Intitulée PRISMES, Goethe, réflexions contemporaines, l’exposition s’inspire des recherches menées par Goethe autour de la lumière et du champ coloré, présentant une diversité d’oeuvres et d’artistes qui continuent, aujourd’hui encore, d’explorer les phénomènes visuels.
Relatives à la dimension contemplative du traité, les premières oeuvres du projet PRISMES abordent les couleurs à travers l’angle de l’expérience visuelle et méditative.
Ange Leccia nous invite à admirer l’ondoiement de la mer sur un rivage, nous immergeant dans une oeuvre vidéo, où le déploiement de teintes et les ondulations d’un motif sans cesse renouvelé, renversent la pesanteur et la perspective du réel.
Le plasticien Sarkis nous convie quant à lui à la réflexion et à l’observation du principe de gravité, nous proposant d’effectuer des essais concrets de dilution et de fusion de couleurs aquarelles dans un volume d’eau. Pur plaisir qui ne néglige pas pour autant de nous renseigner sur la chimie et la physique de ces pigments.
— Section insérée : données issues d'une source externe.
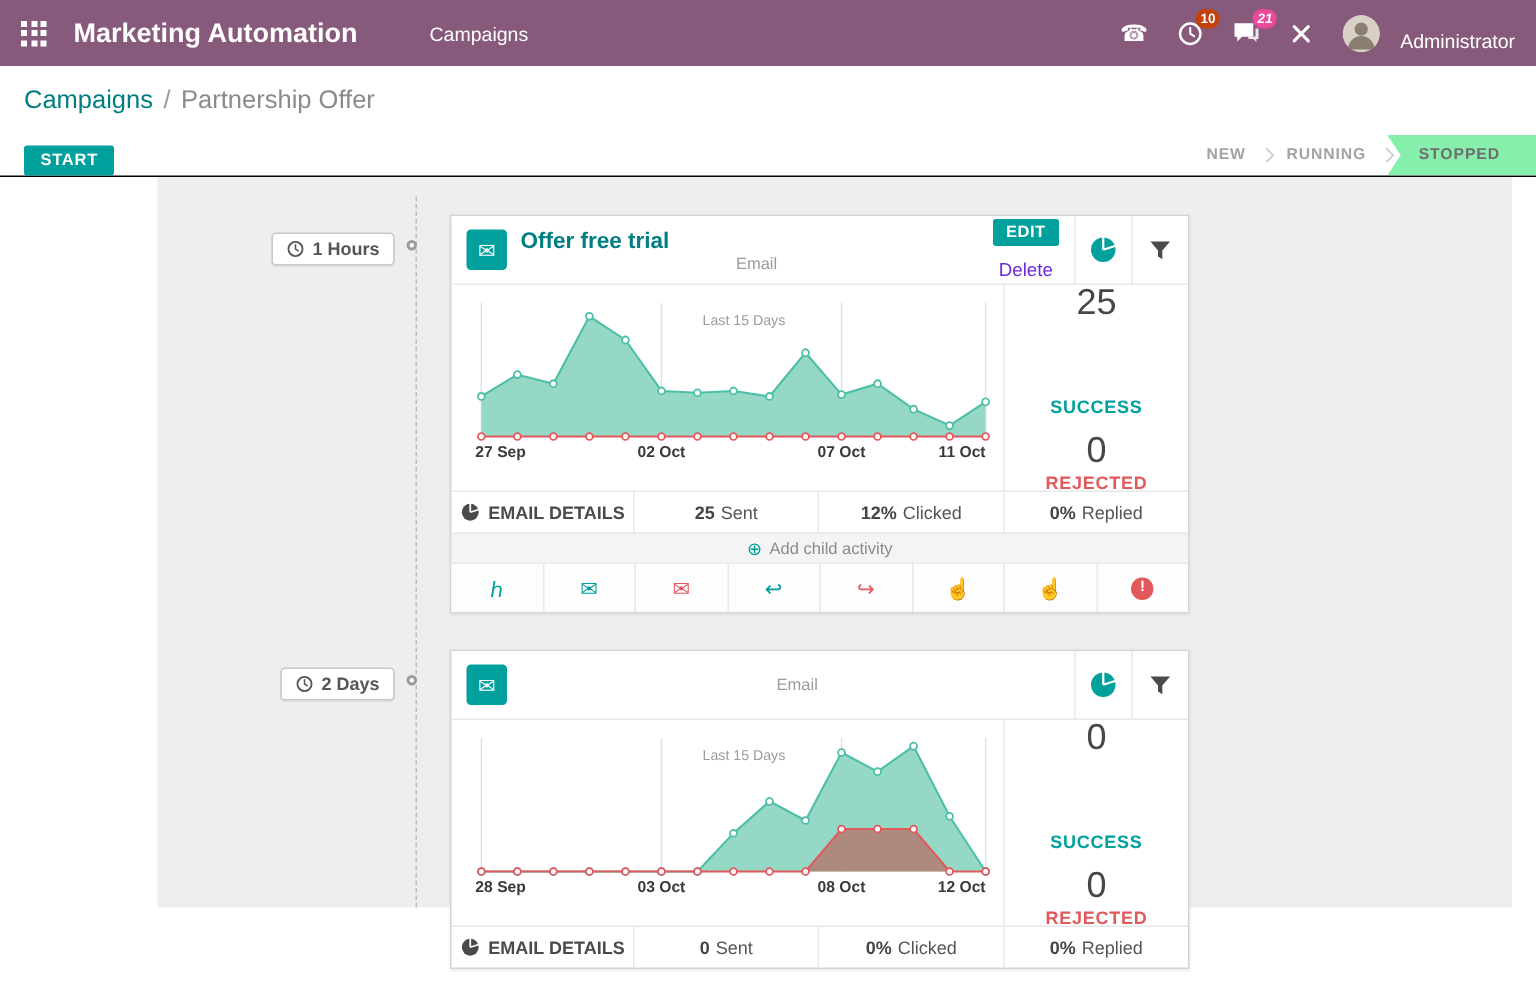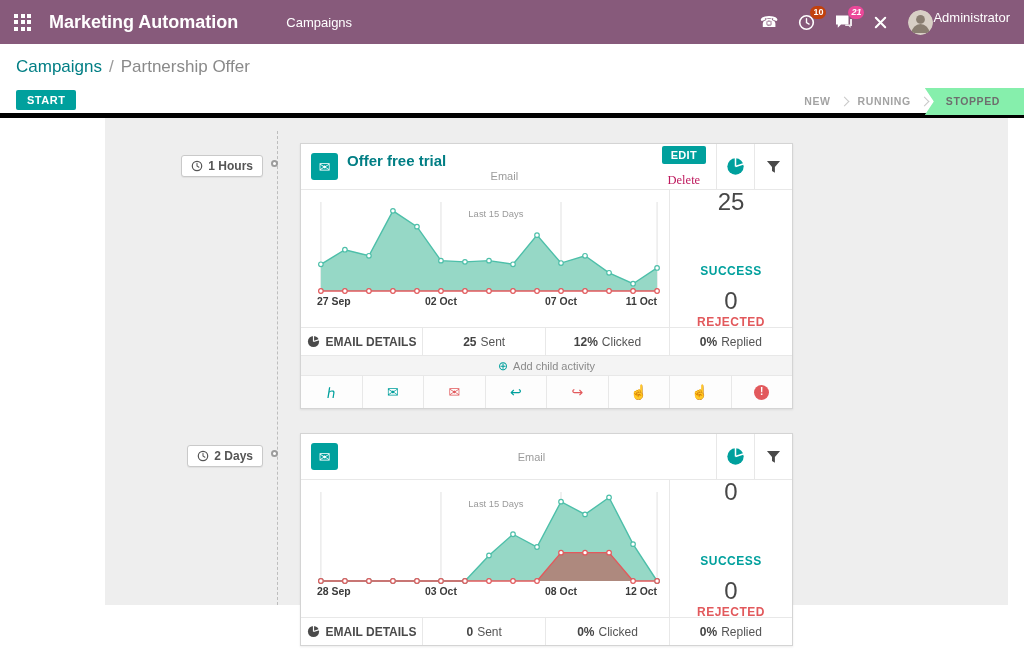--- a/index.html
+++ b/index.html
@@ -22,7 +22,7 @@
     text-align:center; padding:0 3px; }
   .badge-red { background:#c2410c; }
   .badge-teal { background:#ec4899;font-style:italic; }
-  .user-menu { display:flex; align-items:flex-start; gap:0; cursor:pointer; font-size:13px; }
+  .user-menu { display:flex; align-items:flex-end; gap:13px; cursor:pointer; font-size:13px; }
   .avatar { width:25px; height:25px; border-radius:50%; overflow:hidden; display:block; }
 
   

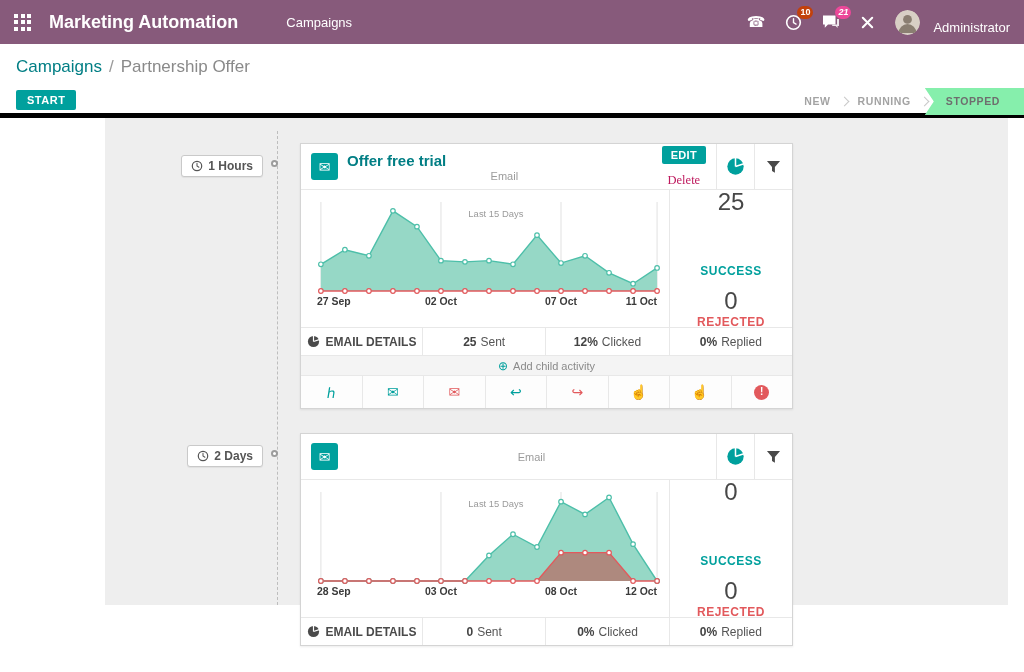--- a/index.html
+++ b/index.html
@@ -33,8 +33,8 @@
   .crumb-current { color:#8a8a8a; }
 
   
-  .toolbar { height:28px; background:#fff; border-bottom:5px solid #000000;
-    display:flex; align-items:flex-start; padding-left:16px; }
+  .toolbar { height:28px; background:#fff; border-bottom:1px solid #000000;
+    display:flex; align-items:flex-end; padding-left:16px; }
   .start-btn { background:#00A09D; color:#fff; border:none; font-size:11px;
     font-weight:bold; letter-spacing:.5px; padding:4px 11px; border-radius:2px;
     cursor:pointer; font-family:inherit; }

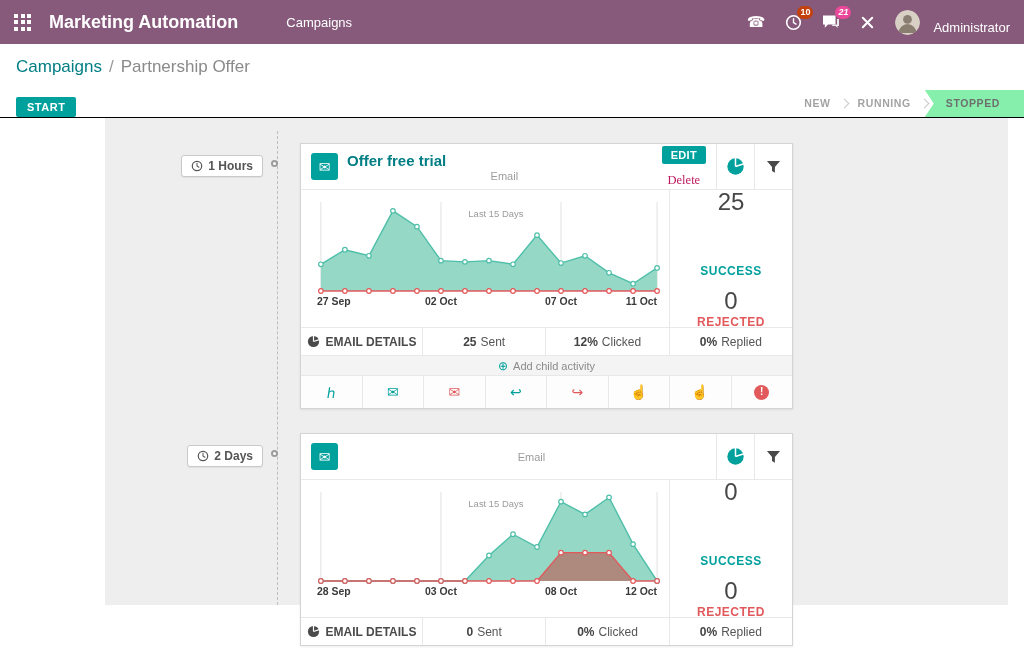--- a/index.html
+++ b/index.html
@@ -77,7 +77,7 @@
   .edit-btn { background:#00A09D; color:#fff; border:none; font-size:11px;
     font-weight:bold; padding:3px 9px; border-radius:2px; cursor:pointer;
     font-family:inherit; letter-spacing:.3px; }
-  .delete-link { color:#be185d; font-size:12.5px; cursor:pointer; text-decoration:none;font-family:Liberation Serif, serif; }
+  .delete-link { color:#6d28d9; font-size:12.5px; cursor:pointer; text-decoration:none; }
   .hdr-cell { width:38px; height:45px; border-left:1px solid #e8e8e8; display:flex;
     align-items:center; justify-content:center; cursor:pointer; flex:0 0 38px; }
 

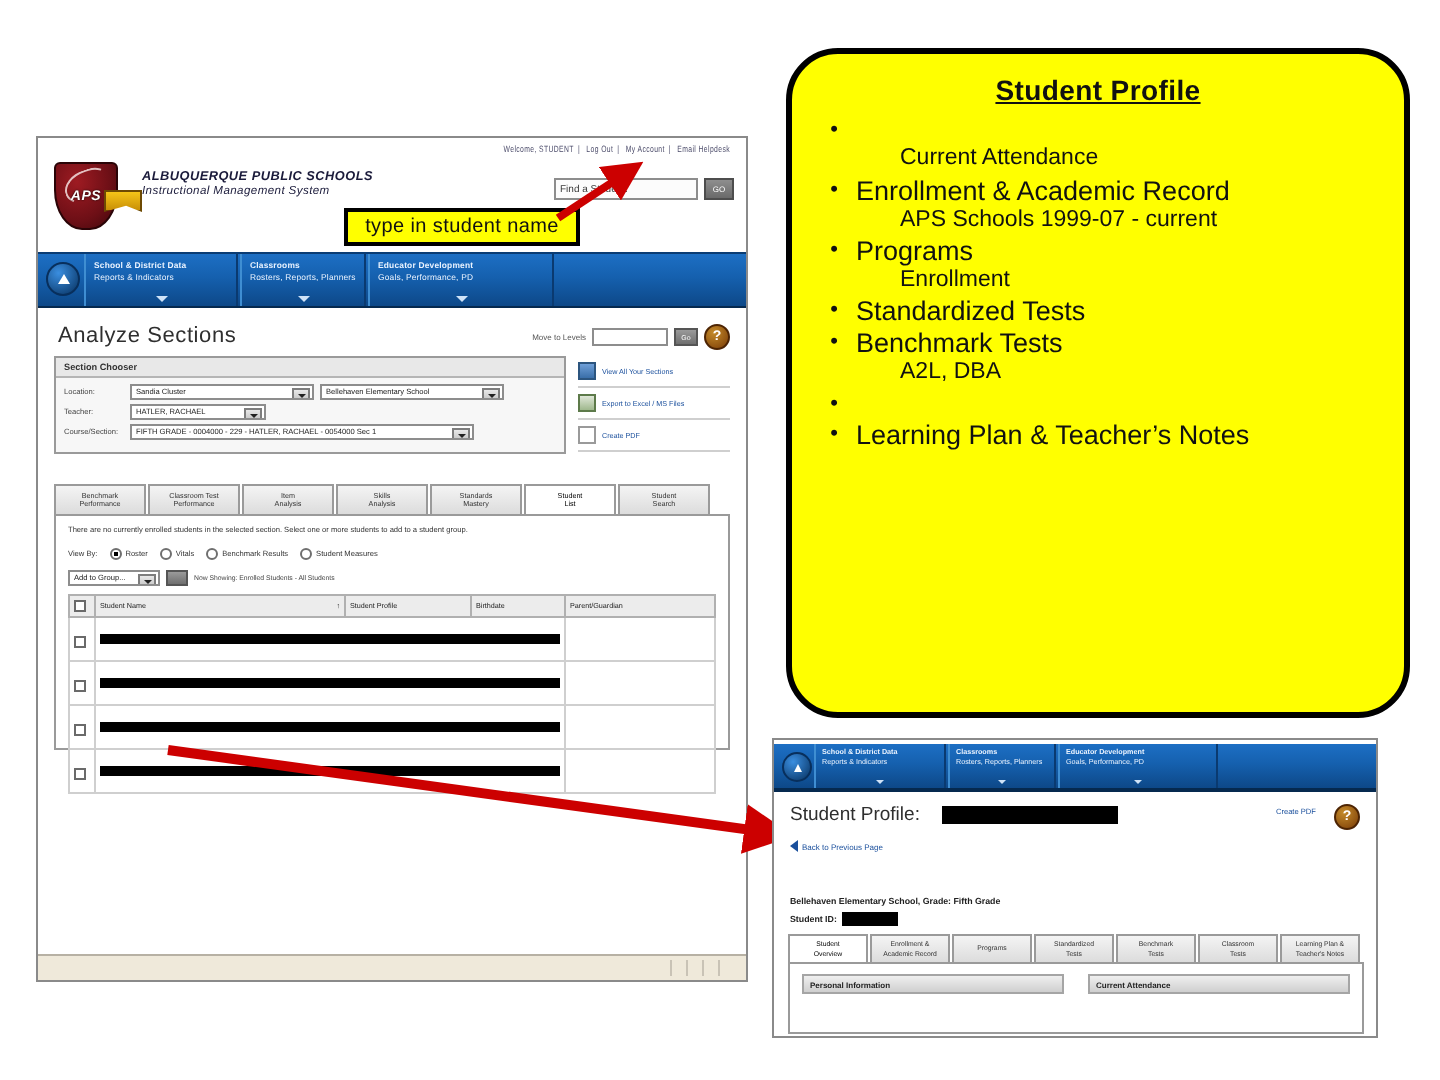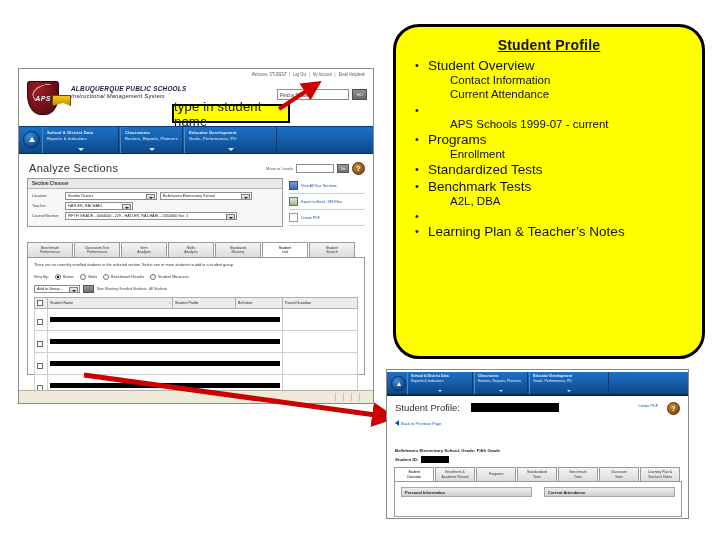--- a/index.html
+++ b/index.html
@@ -507,7 +507,6 @@
 
   <div class="pc-l1">
     <span class="pc-bullet">•</span>
-    <span>Student Overview</span>
   </div>
   <div class="pc-l2">Contact Information</div>
   <div class="pc-l2">Current Attendance</div>

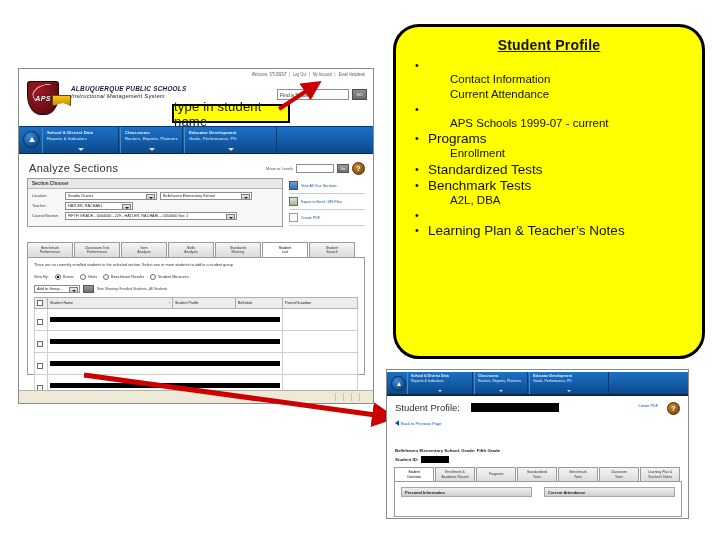--- a/index.html
+++ b/index.html
@@ -508,7 +508,6 @@
   <div class="pc-l1">
     <span class="pc-bullet">•</span>
   </div>
-  <div class="pc-l2">Contact Information</div>
   <div class="pc-l2">Current Attendance</div>
 
   <div class="pc-l1">

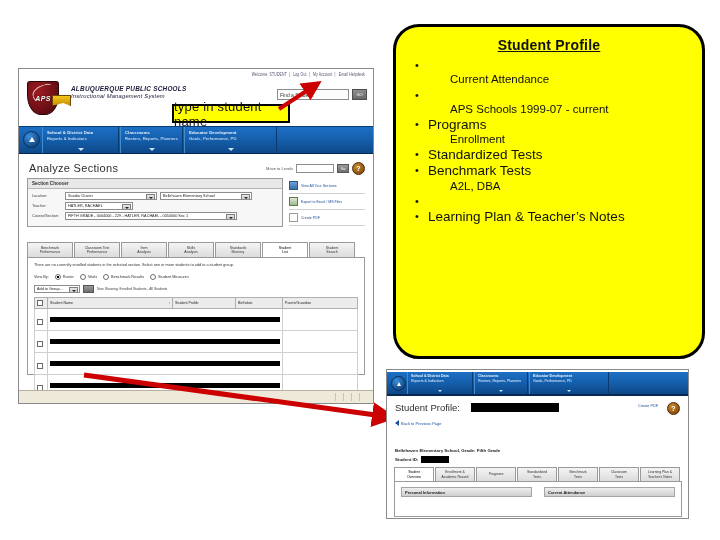--- a/index.html
+++ b/index.html
@@ -512,6 +512,7 @@
 
   <div class="pc-l1">
     <span class="pc-bullet">•</span>
+    <span>Enrollment &amp; Academic Record</span>
   </div>
   <div class="pc-l2">APS Schools 1999-07 - current</div>
 

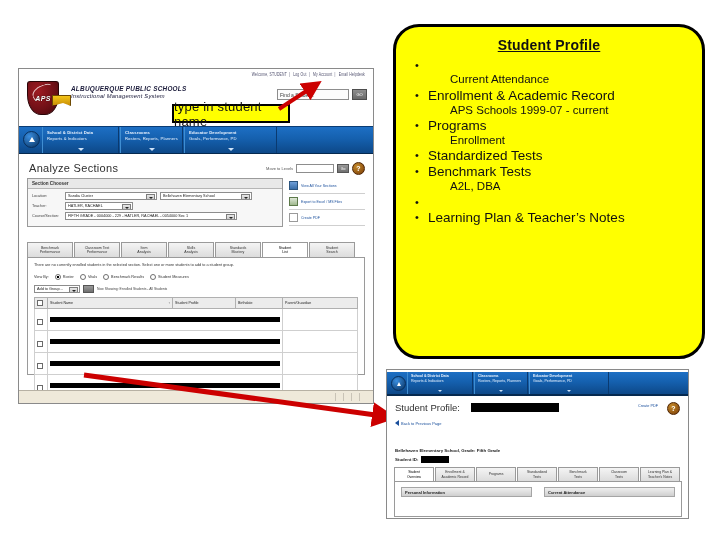--- a/index.html
+++ b/index.html
@@ -189,7 +189,7 @@
     left:172px;top:104px;width:118px;height:19px;
     background:#ffff00;border:2px solid #000;box-sizing:border-box;
     display:flex;align-items:center;justify-content:center;
-    font-size:13px;color:#111;letter-spacing:.2px;
+    font-size:10px;color:#111;letter-spacing:.2px;
   }
   #arrow-type{left:275px;top:78px;width:50px;height:34px;}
Le poète et savant a su observer la physique de la lumière et de ses révélations colorées, poursuivant le moindre rayon lumineux passant des milieux les plus troubles aux plus transparents. Les artistes actuels, comme les Impressionnistes avant eux, traquent et tentent également de saisir l’instant de naissance d’une couleur, sa fugacité et ses modifications par fusion ou simple proximité avec d’autres corps.
Couleurs physiques réfléchies sont ainsi captées et renvoyées à nos yeux par les oeuvres des plasticiennes Capucine Vandebrouck et Gaëlle Cressent.
Tandis que la photographe Marie Quéau nous présente l’enregistrement d’un événement prismatique fugitif,
Ann Veronica Janssens explore quant à elle la notion de matérialité et perturbe notre perception par l’appréhension de sculptures minimales, aux apparitions colorées troublantes.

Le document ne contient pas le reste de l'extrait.